Job
Extract each line of the listing that contains the string "Educación". The match must use the same capitalization.

== Segment start ==

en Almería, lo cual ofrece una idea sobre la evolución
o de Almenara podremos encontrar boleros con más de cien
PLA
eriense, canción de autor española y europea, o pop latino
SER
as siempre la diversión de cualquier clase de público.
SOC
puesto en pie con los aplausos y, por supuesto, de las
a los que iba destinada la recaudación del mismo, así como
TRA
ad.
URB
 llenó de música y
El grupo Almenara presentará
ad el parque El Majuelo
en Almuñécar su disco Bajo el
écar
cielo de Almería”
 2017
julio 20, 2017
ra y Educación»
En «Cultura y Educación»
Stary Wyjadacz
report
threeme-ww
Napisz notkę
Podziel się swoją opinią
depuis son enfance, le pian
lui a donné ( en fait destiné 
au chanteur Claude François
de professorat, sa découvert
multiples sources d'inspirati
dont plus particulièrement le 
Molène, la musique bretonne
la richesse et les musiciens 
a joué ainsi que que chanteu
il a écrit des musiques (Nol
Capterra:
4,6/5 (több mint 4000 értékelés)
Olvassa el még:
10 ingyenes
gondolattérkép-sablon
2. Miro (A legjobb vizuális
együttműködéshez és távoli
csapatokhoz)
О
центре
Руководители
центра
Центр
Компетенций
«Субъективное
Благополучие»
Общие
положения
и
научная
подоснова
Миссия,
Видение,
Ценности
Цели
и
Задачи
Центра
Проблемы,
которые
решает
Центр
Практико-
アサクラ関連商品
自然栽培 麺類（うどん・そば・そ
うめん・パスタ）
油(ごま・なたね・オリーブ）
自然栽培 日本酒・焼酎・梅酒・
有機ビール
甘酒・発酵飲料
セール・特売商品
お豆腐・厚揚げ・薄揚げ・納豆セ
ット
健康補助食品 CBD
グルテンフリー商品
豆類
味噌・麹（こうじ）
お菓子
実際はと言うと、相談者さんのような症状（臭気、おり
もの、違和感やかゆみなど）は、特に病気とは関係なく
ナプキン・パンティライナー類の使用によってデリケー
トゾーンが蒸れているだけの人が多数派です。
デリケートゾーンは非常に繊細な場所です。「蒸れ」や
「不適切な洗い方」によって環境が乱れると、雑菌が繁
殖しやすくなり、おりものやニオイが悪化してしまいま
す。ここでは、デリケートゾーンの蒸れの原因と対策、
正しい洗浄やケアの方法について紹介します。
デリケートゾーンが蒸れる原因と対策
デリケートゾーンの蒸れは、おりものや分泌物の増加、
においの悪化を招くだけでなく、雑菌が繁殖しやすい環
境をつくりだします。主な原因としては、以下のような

== Segment end ==

Solution for this problem
ra y Educación»
En «Cultura y Educación»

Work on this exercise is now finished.